People needing non-emergency surgery will be able to pick from a list of at least four hospitals.
Two GPs give their opinions over a reform which the government says will drive up standards and make the health service more "patient-friendly".
DR SATYA SHARMA
Dr Sharma said there always used to be choice in the NHS
Dr Satya Sharma is in favour of choice, but does not believe it is necessarily new.
"It is a new policy, but it is not a new phenomenon. I have been a GP for 25 years and, when I started, patients had choice. I could refer to any consultant in the country.
"Successive governments have, unfortunately, restricted that choice so that you could only refer to where local primary care trusts would allow.
"From 1 January that will change and that is good."
Dr Sharma, who works in Wolverhampton, said he was in favour of the initiative as it will give patients more power.
"As far as patients are concerned, they will see they are in the driving seat.
"They will be able to ask questions and make decisions."
However, he added there were some problems.
He said the government had not properly resourced the scheme and the technology underpinning it.
"One of the problems was that GPs were not properly consulted."
And he also said choice was likely to widen the gap between the rich and poor.
"The evidence is that choice is used by affluent sections of society. Issues such as transportation mean it is not always available to all."
DR ERIC ROSE
Dr Rose said the NHS already had choice to some extent
Dr Eric Rose said it was wrong to assume choice did not already exist in the NHS.
The Milton Keynes GP said it tended to centre on the local hospital, but he was able to give information about consultants that patients could see and then make recommendations.
He said the information he has on other hospitals does not give details on the standards of clinical care and, as he does not know the consultants in such detail, he was unable to advise patients.
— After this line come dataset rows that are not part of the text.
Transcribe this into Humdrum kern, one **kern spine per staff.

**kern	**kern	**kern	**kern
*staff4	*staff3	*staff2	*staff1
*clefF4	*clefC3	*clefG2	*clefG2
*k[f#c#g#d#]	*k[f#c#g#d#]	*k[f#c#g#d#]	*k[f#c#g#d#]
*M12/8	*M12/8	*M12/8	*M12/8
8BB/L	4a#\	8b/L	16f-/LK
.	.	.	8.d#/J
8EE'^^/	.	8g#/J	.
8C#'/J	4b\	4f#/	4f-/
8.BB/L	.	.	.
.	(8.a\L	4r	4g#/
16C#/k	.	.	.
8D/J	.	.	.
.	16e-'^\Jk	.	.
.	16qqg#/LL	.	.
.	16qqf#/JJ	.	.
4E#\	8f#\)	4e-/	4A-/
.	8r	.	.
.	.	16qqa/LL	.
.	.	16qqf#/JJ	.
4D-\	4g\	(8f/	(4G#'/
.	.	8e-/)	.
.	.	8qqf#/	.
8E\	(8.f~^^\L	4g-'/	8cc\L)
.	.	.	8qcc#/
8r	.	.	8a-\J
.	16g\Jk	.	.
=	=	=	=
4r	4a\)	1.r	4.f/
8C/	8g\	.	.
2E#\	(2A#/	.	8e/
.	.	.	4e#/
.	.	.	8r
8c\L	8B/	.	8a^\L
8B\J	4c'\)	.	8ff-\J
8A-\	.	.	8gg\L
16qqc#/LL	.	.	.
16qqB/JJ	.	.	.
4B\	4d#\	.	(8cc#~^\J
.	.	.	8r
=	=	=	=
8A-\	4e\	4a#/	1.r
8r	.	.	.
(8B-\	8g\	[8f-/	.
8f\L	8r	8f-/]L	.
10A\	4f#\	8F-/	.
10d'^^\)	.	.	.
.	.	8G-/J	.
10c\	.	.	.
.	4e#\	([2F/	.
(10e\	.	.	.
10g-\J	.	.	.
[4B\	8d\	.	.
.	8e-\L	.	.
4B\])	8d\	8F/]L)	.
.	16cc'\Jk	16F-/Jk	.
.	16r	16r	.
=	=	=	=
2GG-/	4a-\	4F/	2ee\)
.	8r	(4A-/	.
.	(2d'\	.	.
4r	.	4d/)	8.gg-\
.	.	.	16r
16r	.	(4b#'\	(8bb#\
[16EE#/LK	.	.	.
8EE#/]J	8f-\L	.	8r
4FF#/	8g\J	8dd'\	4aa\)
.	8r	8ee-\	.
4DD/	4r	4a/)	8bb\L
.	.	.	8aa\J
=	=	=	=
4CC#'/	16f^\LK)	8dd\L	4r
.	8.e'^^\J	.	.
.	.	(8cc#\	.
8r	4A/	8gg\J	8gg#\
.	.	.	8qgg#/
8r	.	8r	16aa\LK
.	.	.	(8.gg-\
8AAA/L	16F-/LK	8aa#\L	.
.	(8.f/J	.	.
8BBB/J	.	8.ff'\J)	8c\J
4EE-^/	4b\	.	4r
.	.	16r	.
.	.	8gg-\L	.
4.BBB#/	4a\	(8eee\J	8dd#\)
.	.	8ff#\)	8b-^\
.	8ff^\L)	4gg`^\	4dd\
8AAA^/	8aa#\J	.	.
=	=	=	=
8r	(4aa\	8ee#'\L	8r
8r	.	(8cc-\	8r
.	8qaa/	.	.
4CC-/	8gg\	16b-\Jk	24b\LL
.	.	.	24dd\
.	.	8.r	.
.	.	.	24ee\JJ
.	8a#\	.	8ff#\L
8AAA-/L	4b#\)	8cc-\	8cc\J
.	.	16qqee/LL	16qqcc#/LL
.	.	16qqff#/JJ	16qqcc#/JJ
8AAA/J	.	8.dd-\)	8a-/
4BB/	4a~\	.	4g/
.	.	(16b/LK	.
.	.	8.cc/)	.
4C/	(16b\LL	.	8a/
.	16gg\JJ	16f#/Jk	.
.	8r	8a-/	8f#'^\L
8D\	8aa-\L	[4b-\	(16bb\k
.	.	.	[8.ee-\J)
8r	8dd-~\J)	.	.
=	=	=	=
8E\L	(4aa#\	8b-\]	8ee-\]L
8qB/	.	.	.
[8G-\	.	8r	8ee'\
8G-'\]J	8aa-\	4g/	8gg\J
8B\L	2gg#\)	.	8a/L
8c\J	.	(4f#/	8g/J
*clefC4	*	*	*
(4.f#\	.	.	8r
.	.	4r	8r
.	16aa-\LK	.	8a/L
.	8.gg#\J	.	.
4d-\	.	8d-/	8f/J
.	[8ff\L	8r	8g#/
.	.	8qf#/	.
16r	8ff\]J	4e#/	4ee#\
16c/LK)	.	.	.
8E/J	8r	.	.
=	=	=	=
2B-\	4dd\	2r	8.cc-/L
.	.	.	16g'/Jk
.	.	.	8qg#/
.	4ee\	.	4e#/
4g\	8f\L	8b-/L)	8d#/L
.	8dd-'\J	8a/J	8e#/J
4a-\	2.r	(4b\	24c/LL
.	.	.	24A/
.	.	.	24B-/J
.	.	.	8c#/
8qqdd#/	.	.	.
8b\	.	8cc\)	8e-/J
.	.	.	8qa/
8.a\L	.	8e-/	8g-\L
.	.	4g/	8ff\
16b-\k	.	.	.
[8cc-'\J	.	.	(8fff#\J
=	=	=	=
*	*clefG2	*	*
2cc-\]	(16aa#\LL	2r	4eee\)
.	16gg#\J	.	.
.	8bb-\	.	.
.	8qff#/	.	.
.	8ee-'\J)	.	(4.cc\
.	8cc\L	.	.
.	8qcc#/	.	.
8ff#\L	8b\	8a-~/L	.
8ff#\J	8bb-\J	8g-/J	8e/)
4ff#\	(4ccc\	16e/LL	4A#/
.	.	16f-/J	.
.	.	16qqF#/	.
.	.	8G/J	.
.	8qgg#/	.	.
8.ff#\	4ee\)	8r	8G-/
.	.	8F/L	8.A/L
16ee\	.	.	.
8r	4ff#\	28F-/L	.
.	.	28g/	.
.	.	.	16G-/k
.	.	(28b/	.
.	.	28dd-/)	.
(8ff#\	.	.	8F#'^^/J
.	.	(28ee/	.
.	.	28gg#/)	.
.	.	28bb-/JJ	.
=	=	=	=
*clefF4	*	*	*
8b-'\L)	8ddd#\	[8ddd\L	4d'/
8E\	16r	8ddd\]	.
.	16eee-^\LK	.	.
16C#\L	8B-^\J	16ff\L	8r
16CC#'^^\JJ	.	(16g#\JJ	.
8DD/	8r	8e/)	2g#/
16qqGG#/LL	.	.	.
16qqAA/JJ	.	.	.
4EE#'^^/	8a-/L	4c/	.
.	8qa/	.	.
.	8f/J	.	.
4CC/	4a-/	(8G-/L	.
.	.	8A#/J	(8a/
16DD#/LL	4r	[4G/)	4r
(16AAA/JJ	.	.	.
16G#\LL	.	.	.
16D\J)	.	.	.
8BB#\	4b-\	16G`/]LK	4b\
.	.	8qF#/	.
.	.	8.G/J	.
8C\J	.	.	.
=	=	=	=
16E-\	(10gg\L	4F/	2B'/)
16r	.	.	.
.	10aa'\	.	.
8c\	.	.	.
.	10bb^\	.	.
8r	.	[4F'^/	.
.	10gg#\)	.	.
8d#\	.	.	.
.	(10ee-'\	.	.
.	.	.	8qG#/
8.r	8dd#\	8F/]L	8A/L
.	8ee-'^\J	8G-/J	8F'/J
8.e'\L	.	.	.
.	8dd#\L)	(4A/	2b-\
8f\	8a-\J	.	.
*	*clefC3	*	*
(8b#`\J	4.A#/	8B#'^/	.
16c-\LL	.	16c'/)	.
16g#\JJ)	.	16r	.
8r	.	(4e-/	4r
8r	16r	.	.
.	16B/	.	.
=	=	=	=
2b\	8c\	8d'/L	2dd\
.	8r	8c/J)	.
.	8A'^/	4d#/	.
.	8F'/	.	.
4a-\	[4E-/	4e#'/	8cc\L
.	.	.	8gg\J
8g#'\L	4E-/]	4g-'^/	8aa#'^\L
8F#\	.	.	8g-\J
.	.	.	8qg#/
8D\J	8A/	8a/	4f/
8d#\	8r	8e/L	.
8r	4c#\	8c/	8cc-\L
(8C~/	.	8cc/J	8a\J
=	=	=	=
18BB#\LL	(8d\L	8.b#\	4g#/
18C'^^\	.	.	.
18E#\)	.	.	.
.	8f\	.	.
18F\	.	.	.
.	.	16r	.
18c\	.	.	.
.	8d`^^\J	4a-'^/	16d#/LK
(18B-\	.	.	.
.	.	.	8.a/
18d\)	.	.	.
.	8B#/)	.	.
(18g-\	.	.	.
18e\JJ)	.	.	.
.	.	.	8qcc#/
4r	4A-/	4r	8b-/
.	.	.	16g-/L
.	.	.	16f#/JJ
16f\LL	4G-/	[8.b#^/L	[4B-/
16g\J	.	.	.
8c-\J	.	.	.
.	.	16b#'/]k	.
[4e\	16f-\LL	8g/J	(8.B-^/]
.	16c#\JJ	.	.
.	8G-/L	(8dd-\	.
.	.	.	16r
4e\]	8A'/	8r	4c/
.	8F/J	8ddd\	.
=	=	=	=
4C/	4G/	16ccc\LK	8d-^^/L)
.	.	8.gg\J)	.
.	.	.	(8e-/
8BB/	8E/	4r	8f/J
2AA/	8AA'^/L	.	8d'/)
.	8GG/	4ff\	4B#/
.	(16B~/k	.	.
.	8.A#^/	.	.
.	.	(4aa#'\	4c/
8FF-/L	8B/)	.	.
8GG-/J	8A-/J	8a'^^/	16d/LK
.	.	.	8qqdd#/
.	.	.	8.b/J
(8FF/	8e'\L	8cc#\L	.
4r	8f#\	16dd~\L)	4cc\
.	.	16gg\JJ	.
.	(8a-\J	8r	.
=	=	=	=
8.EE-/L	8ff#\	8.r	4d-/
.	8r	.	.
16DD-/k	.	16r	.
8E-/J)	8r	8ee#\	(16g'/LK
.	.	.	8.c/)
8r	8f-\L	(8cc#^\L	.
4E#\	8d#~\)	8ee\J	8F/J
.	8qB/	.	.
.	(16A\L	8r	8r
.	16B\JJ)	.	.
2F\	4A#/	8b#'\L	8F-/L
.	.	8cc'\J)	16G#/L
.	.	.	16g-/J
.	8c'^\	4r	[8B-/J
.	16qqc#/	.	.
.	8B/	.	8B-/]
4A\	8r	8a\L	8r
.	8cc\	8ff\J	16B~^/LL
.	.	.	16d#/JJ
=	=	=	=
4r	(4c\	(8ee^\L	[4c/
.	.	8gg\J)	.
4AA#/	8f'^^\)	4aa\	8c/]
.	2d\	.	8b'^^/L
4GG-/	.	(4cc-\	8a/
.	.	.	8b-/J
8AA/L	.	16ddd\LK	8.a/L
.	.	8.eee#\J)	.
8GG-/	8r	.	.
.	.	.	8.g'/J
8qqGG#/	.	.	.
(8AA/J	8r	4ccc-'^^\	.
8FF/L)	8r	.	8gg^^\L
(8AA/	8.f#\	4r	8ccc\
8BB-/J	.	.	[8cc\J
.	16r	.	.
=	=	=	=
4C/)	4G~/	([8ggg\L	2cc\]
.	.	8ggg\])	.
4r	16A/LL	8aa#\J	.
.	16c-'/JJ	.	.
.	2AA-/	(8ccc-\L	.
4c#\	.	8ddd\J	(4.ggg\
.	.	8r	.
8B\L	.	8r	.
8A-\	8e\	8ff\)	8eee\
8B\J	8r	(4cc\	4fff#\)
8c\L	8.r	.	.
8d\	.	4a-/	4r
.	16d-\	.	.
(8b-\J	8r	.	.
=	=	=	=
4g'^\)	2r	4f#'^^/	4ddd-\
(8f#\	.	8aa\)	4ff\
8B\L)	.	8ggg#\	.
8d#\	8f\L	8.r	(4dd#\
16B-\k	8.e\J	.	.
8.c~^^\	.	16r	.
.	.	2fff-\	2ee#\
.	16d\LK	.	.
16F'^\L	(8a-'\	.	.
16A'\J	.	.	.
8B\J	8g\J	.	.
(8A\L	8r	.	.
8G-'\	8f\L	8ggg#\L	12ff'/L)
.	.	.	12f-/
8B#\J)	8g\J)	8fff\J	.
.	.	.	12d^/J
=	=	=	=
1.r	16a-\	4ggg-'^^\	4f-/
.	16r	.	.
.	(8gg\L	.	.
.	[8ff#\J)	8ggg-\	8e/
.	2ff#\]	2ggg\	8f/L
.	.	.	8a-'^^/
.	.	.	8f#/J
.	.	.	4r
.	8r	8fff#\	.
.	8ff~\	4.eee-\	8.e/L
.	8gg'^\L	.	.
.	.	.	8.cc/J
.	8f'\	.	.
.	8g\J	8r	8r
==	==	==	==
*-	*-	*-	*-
As a result, he said, choice was not real.
"Patients can make a choice on distance and car parking, but there is no clear measure on the quality of care and type of doctor they are going to be seen by."
And he said the vast majority of patients would prefer to be seen by someone who was "good at their job, treats them kindly and sees them quickly".
He added he was not sure the initiative would drive up standards.
"It is a charade. It is window dressing. I do not think it will improve service for my patients. I would want them to be seen more quickly."
However, he accepted that it may work in large cities where there were a number of hospitals, but in many areas patients would have to travel 20 or 40 miles to exercise choice.